## What this task involves
Among the entries below, take the line with "M1294 500 1335 472 1360 468" and the line with "M1243 931 1275 944 1290 957 1360 980", and output them and every line between them exactly, with nothing else.

## Saved data entries
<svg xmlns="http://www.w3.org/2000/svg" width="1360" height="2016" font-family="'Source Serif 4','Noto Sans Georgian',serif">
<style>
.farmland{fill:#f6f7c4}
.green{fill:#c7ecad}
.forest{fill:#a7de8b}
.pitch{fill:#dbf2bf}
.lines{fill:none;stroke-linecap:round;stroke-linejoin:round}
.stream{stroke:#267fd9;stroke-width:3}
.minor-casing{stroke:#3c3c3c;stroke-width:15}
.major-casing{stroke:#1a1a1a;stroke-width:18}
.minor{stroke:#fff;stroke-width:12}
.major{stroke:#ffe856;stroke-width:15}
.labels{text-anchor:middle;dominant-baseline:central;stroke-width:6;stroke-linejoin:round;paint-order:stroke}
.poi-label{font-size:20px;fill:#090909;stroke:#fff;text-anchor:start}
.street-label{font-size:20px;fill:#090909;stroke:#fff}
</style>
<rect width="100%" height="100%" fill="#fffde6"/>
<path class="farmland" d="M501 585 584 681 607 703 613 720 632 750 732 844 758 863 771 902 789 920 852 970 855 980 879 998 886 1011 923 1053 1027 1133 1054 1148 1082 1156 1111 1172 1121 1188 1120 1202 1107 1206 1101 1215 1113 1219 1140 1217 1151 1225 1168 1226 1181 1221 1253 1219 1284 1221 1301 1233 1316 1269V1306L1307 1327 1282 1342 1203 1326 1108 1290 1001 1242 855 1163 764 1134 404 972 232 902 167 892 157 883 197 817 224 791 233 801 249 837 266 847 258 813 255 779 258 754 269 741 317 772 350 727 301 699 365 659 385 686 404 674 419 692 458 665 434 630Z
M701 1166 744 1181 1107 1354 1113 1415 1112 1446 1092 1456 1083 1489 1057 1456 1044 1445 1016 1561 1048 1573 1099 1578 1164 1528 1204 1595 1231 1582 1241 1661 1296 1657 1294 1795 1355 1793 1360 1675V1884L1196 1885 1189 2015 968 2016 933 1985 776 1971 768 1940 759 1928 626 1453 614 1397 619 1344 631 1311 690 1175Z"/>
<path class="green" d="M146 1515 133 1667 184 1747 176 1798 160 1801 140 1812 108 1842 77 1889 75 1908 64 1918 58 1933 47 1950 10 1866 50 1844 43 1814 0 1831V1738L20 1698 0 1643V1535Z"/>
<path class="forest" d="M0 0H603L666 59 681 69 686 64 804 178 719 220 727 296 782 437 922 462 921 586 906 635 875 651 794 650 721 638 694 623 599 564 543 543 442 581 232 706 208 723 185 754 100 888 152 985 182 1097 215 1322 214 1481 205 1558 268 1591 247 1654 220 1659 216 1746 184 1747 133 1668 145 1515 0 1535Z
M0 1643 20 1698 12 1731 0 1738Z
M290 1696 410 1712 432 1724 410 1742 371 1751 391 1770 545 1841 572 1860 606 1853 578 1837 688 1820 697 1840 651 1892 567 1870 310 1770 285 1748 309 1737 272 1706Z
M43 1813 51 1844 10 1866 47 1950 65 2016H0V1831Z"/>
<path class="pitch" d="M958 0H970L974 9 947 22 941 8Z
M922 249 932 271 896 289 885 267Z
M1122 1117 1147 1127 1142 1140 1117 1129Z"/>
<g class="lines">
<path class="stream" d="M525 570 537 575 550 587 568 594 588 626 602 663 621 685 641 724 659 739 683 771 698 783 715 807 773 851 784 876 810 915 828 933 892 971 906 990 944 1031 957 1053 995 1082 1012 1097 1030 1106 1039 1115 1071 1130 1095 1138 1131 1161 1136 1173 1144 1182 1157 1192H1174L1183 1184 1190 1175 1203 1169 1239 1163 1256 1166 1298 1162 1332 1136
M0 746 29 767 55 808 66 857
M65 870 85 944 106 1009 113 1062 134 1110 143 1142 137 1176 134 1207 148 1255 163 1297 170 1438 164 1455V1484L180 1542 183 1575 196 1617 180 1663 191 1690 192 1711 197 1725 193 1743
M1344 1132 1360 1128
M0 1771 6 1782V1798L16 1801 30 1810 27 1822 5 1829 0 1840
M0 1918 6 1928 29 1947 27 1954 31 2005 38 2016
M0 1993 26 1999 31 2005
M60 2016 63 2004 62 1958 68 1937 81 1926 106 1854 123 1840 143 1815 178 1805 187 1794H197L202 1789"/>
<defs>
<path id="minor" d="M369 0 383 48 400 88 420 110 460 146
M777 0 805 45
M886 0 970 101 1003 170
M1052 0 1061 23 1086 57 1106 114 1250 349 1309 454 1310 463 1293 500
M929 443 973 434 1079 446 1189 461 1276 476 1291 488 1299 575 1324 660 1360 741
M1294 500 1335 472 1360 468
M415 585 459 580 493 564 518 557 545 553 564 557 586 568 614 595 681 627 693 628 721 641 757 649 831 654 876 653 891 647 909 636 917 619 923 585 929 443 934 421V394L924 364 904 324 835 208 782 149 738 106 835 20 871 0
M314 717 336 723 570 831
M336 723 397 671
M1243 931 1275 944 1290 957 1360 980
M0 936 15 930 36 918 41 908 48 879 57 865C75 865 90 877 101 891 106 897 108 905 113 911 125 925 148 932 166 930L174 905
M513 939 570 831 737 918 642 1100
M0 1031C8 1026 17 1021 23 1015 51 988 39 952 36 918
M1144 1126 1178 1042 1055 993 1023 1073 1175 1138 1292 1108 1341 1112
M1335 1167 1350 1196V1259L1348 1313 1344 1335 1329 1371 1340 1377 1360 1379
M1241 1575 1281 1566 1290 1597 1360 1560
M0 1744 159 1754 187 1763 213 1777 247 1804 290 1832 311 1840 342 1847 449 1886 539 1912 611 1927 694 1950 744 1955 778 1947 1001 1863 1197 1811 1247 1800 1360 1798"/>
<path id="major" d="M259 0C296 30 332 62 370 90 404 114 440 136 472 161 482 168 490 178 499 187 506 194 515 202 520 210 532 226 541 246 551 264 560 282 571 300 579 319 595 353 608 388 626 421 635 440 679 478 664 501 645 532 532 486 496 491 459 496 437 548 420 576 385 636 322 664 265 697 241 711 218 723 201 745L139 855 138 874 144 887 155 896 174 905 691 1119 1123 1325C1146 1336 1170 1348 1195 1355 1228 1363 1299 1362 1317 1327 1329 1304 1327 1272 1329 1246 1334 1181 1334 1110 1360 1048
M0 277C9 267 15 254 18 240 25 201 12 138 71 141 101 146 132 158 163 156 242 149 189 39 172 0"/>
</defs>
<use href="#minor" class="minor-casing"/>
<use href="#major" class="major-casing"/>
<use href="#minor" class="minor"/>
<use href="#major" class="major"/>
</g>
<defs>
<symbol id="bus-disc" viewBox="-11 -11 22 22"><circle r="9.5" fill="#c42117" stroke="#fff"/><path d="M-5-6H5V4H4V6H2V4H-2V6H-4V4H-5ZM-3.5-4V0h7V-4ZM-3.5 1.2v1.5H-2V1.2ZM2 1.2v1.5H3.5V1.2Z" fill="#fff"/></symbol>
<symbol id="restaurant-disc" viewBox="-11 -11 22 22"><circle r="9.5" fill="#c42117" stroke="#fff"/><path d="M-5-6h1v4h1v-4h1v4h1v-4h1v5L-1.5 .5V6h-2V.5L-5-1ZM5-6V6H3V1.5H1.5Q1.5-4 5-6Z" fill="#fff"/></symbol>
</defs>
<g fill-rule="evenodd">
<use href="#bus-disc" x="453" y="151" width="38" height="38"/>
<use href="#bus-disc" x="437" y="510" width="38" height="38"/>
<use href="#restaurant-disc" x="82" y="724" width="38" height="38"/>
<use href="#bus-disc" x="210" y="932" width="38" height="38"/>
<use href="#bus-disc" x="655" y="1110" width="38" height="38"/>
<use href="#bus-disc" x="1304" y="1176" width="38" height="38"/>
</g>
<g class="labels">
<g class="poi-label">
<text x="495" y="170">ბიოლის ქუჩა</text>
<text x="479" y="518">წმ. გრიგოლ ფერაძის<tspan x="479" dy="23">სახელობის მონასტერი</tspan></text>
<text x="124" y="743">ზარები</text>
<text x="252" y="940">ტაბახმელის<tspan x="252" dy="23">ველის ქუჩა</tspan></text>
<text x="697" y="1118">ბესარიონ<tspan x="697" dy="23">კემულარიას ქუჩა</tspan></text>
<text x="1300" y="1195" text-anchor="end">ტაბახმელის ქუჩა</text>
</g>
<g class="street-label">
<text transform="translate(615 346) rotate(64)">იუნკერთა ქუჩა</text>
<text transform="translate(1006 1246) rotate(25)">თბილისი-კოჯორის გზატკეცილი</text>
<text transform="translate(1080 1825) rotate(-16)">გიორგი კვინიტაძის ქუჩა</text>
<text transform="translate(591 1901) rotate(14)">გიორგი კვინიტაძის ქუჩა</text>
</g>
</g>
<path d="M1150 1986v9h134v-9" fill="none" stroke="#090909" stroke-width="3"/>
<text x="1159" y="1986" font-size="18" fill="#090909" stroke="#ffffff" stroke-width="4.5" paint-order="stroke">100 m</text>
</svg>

## Answer for the task
M1294 500 1335 472 1360 468
M415 585 459 580 493 564 518 557 545 553 564 557 586 568 614 595 681 627 693 628 721 641 757 649 831 654 876 653 891 647 909 636 917 619 923 585 929 443 934 421V394L924 364 904 324 835 208 782 149 738 106 835 20 871 0
M314 717 336 723 570 831
M336 723 397 671
M1243 931 1275 944 1290 957 1360 980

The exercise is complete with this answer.